The theorem that is actually used in Goldstein is
$$\int_1^2 \nabla_{\mathbf r} V(\mathbf r)\cdot d\mathbf r = V (\mathbf r(2))- V(\mathbf r(1)).$$
which is valid when $V$ is a function of one integration variable $\mathbf r$.

Goldstein considers $V_{ij}$ to depend on two variables $\mathbf r_i, \mathbf r_j$ so the theorem cannot be directly applied. However, $V$ is considered to depend on the two vectors in such a way that it can be considered a function of difference of these two vectors. Goldstein denotes this difference $\mathbf r_{ij} = \mathbf r_i - \mathbf r_j$ and the new function as $V_{ij}$.
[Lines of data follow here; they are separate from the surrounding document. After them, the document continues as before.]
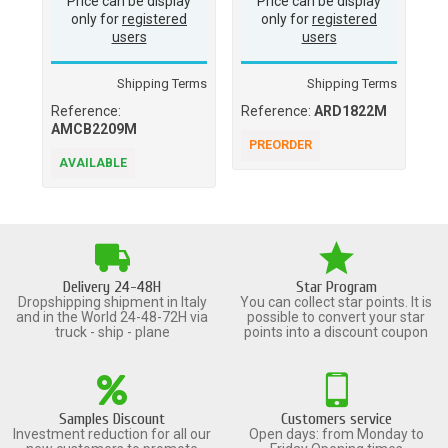
Price can be display
Price can be display
only for
registered
only for
registered
users
users
Shipping Terms
Shipping Terms
Reference:
Reference:
ARD1822M
Re
AMCB2209M
PREORDER
A
AVAILABLE
Delivery 24-48H
Star Program
Dropshipping shipment in Italy
You can collect star points. It is
and in the World 24-48-72H via
possible to convert your star
truck - ship - plane
points into a discount coupon
Samples Discount
Customers service
Investment reduction for all our
Open days: from Monday to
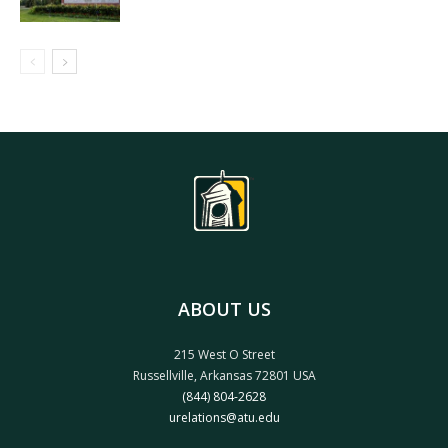
ABOUT US
215 West O Street
Russellville, Arkansas 72801 USA
(844) 804-2628
urelations@atu.edu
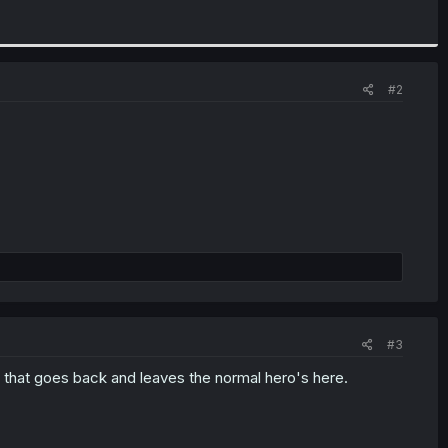
#2
#3
arty that goes back and leaves the normal hero's here.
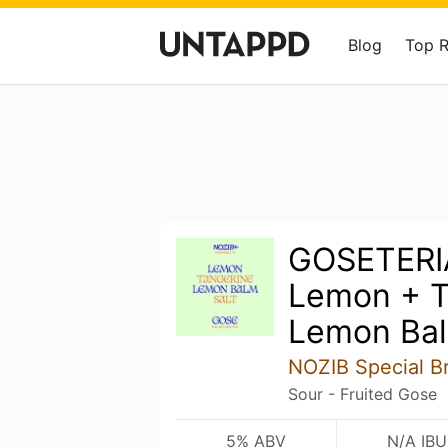
Blog
Top 
GOSETERI
Lemon + T
Lemon Bal
NOZIB Special B
Sour - Fruited Gose
5% ABV
N/A IBU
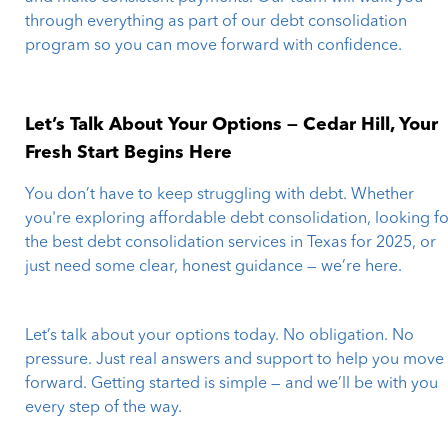
through everything as part of our debt consolidation
program so you can move forward with confidence.
Let’s Talk About Your Options — Cedar Hill, Your
Fresh Start Begins Here
You don’t have to keep struggling with debt. Whether
you're exploring affordable debt consolidation, looking fo
the best debt consolidation services in Texas for 2025, or
just need some clear, honest guidance — we’re here.
Let’s talk about your options today. No obligation. No
pressure. Just real answers and support to help you move
forward. Getting started is simple — and we’ll be with you
every step of the way.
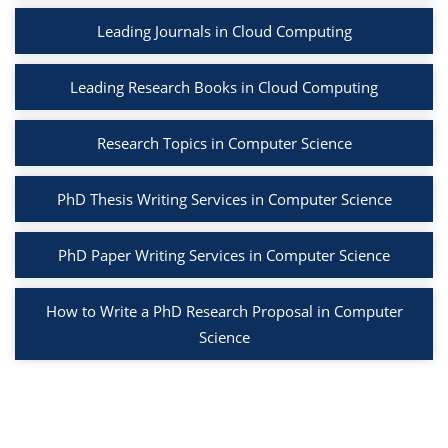
Leading Journals in Cloud Computing
Leading Research Books in Cloud Computing
Research Topics in Computer Science
PhD Thesis Writing Services in Computer Science
PhD Paper Writing Services in Computer Science
How to Write a PhD Research Proposal in Computer
Science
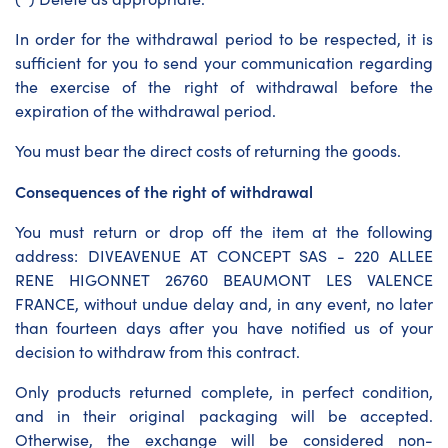
In order for the withdrawal period to be respected, it is
sufficient for you to send your communication regarding
the exercise of the right of withdrawal before the
expiration of the withdrawal period.
You must bear the direct costs of returning the goods.
Consequences of the right of withdrawal
You must return or drop off the item at the following
address: DIVEAVENUE AT CONCEPT SAS - 220 ALLEE
RENE HIGONNET 26760 BEAUMONT LES VALENCE
FRANCE, without undue delay and, in any event, no later
than fourteen days after you have notified us of your
decision to withdraw from this contract.
Only products returned complete, in perfect condition,
and in their original packaging will be accepted.
Otherwise, the exchange will be considered non-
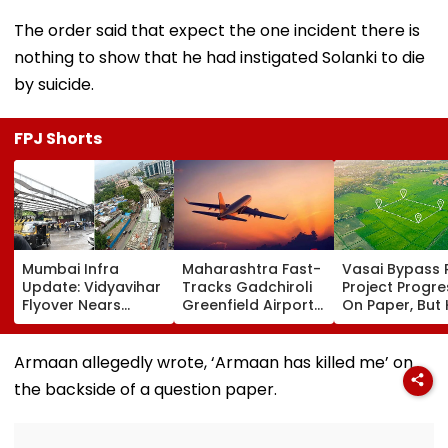
The order said that expect the one incident there is
nothing to show that he had instigated Solanki to die
by suicide.
FPJ Shorts
Mumbai Infra
Maharashtra Fast-
Vasai Bypass R
Update: Vidyavihar
Tracks Gadchiroli
Project Progr
Flyover Nears
Greenfield Airport;
On Paper, But
Completion, Likely
Hunt On For Forest
Survey Delays
To Open After
& Statutory
Land Acquisiti
September 8
Clearances
Stuck
Armaan allegedly wrote, ‘Armaan has killed me’ on
Following Safety
Consultant
the backside of a question paper.
Tests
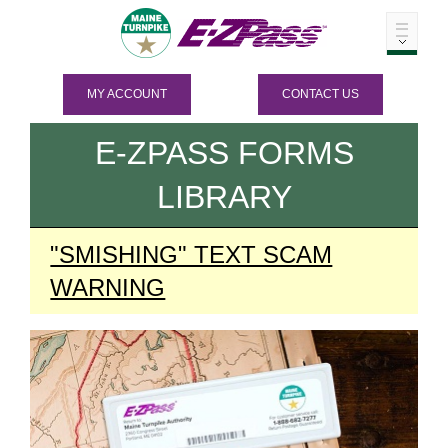
MY ACCOUNT
CONTACT US
E-ZPASS
FORMS
LIBRARY
"SMISHING" TEXT SCAM
WARNING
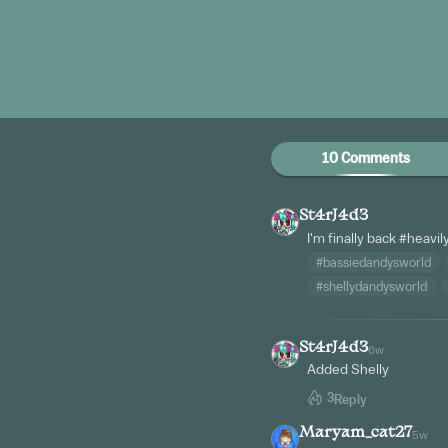
10 Comments
St4rJ4d3
I'm finally back
#heavil
#bassiedandysworld
#shellydandysworld
St4rJ4d3
6w
Added Shelly
3
Reply
Maryam_cat27
5w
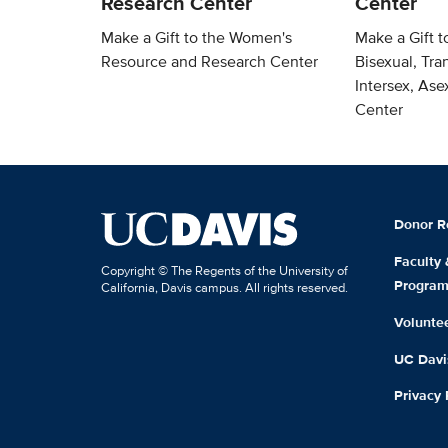
Research Center
Center
Make a Gift to the Women's
Make a Gift t
Resource and Research Center
Bisexual, Tra
Intersex, As
Center
Donor R
Faculty
Copyright © The Regents of the University of
Progra
California, Davis campus. All rights reserved.
Volunte
UC Davis
Privacy 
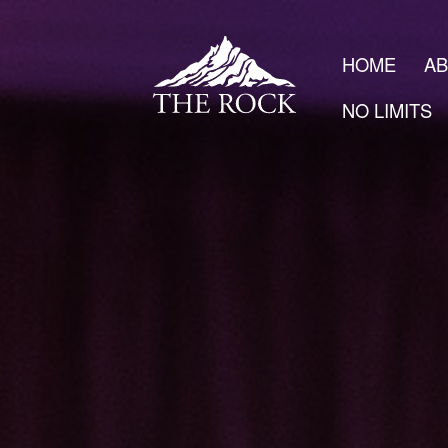
HOME
A
NO LIMITS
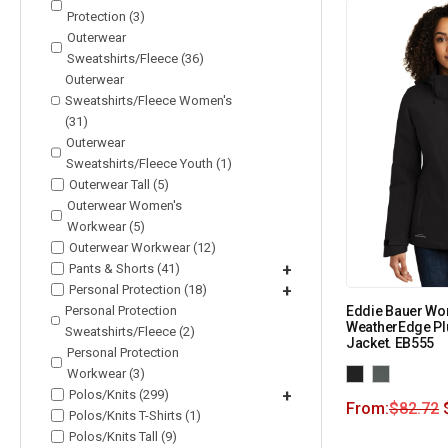
Protection (3)
Outerwear
Sweatshirts/Fleece (36)
Outerwear
Sweatshirts/Fleece Women's
(31)
Outerwear
Sweatshirts/Fleece Youth (1)
Outerwear Tall (5)
Outerwear Women's
Workwear (5)
Outerwear Workwear (12)
Pants & Shorts (41)
+
Personal Protection (18)
+
Personal Protection
Eddie Bauer Wo
WeatherEdge Plu
Sweatshirts/Fleece (2)
Jacket. EB555
Personal Protection
Workwear (3)
Polos/Knits (299)
+
From:
$
82.72
Polos/Knits T-Shirts (1)
Polos/Knits Tall (9)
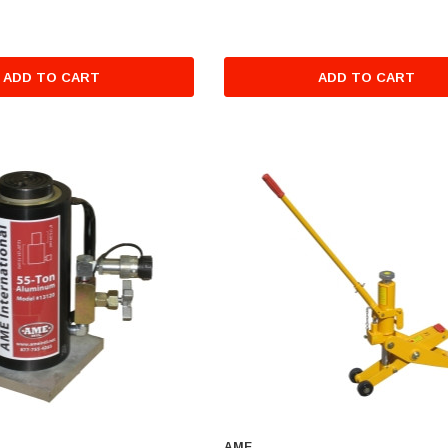
ADD TO CART
ADD TO CART
AME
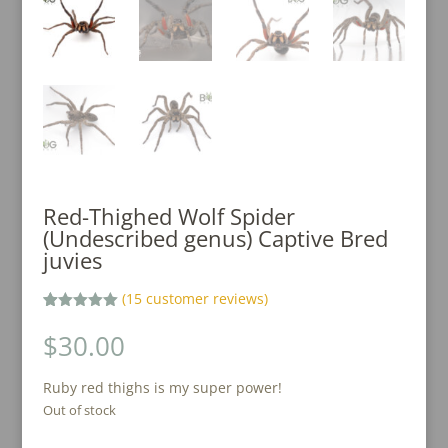
Red-Thighed Wolf Spider
(Undescribed genus) Captive Bred
juvies
(
15
customer reviews)
Rated
15
5.00
out of 5
$
30.00
based on
customer
ratings
Ruby red thighs is my super power!
Out of stock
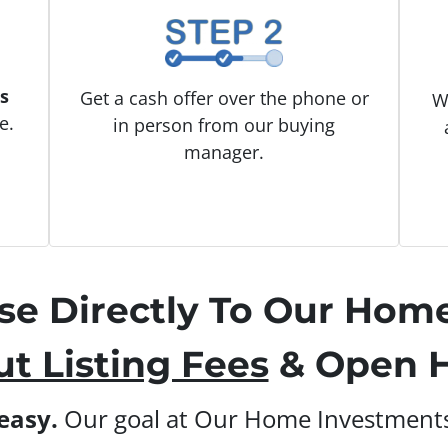
s
Get a cash offer over the phone or
W
e.
in person from our buying
manager.
use Directly To Our Hom
t Listing Fees
& Open H
 easy.
Our goal at Our Home Investments 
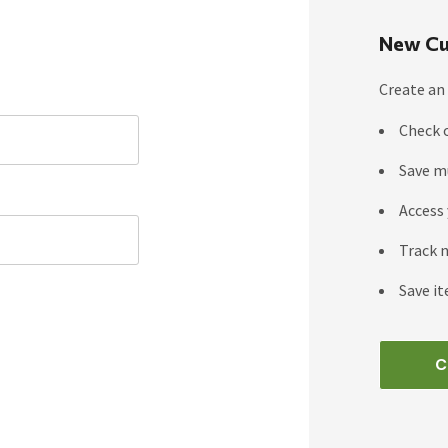
New Cu
Create an 
Check 
Save m
Access 
Track 
Save it
C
He then rewrites the integrals in the expression for work in terms of this new function and new vector variable. Only then is the above theorem used.

3. Oct 5, 2014

### Helmholtz

Thank you. I looked over the integral again and see exactly what you are saying and better understand all of that work. I think I now understand. Here is where I see the 1/2 coming into play:

$$\sum_{i,j} \int_1^2 \vec F_{ji} \cdot d \vec s_i = -\frac{1}{2} \sum_{i,j} \int_1^2 \left( \vec \nabla_i V_{ij} \cdot d \vec s_i + \vec \nabla_j V_{ji} \cdot d \vec s_j \right ).$$

The second term on the right side is equal and opposite of the first term, but since we are summing over all i and j, then it will actually work out to the same thing. Thus we have introduce a factor of two we need to remove with a 1/2.